Saved entries =>
──────────────────────────────

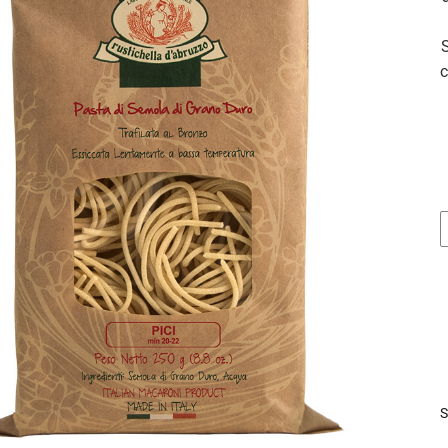
c
P
2
c
S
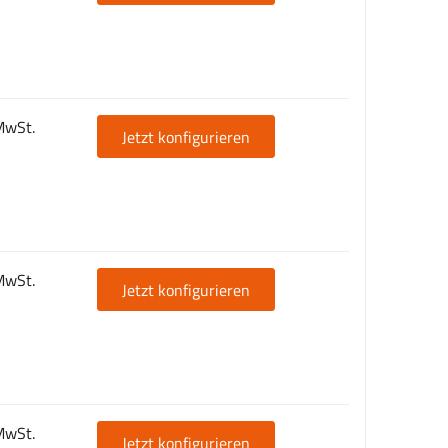
MwSt.
Jetzt konfigurieren
MwSt.
Jetzt konfigurieren
MwSt.
Jetzt konfigurieren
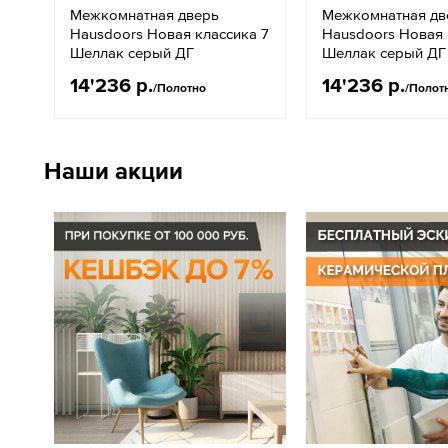
Межкомнатная дверь
Межкомнатная дв
Hausdoors Новая классика 7
Hausdoors Новая 
Шеллак серый ДГ
Шеллак серый ДГ
14'236 р.
14'236 р.
/Полотно
/Полот
Наши акции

──────────────────────────────

Work to complete =>
Repeat every record above exactly. Omit the pictures.

Result =>
c
P
2
c
S
MwSt.
Jetzt konfigurieren
MwSt.
Jetzt konfigurieren
MwSt.
Jetzt konfigurieren
Межкомнатная дверь
Межкомнатная дв
Hausdoors Новая классика 7
Hausdoors Новая 
Шеллак серый ДГ
Шеллак серый ДГ
14'236 р.
14'236 р.
/Полотно
/Полот
Наши акции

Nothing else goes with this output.